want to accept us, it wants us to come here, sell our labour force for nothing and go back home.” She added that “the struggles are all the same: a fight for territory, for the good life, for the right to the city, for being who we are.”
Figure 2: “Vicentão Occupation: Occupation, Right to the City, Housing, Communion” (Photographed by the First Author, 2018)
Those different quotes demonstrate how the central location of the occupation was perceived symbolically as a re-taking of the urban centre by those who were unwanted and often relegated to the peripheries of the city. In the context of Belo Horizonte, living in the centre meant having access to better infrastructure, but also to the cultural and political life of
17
---*---
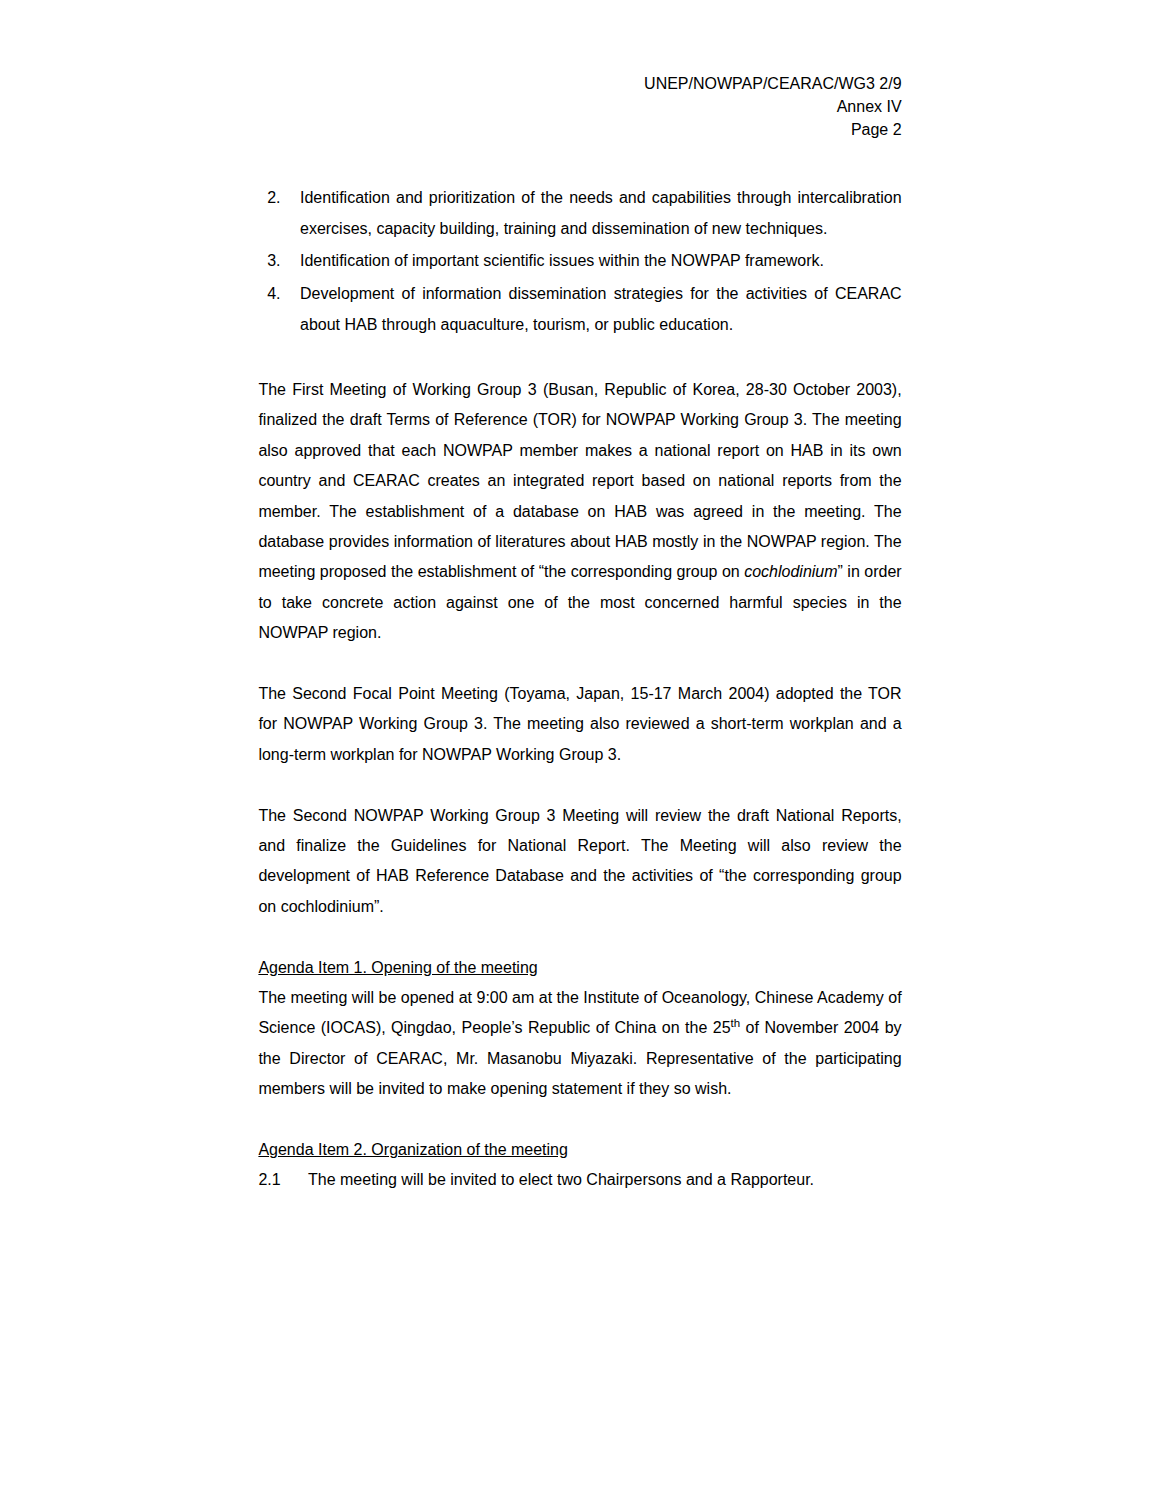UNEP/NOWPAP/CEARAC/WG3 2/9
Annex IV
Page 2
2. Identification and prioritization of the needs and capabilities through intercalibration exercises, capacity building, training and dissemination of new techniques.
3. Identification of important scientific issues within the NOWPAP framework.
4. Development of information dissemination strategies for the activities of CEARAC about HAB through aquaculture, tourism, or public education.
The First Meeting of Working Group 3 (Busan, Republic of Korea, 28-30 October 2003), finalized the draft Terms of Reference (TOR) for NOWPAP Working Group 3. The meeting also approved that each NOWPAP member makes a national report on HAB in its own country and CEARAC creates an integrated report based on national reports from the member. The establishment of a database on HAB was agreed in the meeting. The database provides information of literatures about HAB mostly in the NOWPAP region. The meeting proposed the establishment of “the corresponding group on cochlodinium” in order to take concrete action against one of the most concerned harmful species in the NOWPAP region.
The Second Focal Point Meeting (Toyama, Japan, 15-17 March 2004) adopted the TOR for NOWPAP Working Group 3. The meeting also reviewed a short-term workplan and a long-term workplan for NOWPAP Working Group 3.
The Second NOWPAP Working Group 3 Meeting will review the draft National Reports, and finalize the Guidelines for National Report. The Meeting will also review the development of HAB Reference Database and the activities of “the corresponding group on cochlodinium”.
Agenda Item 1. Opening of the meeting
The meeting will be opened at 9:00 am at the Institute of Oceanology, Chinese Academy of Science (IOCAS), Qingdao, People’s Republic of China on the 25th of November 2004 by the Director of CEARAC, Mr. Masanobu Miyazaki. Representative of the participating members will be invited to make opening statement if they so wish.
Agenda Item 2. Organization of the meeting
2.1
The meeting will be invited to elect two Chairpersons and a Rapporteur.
---*---
* _WORK INSTRUCTIONS_
Starting with the line with "want to accept" above and going on through the line with "First Author, 2018)", transcribe every line exactly, both ends included, and add nothing.

* _TASK OUTPUT_
want to accept us, it wants us to come here, sell our labour force for nothing and go back home.” She added that “the struggles are all the same: a fight for territory, for the good life, for the right to the city, for being who we are.”
Figure 2: “Vicentão Occupation: Occupation, Right to the City, Housing, Communion” (Photographed by the First Author, 2018)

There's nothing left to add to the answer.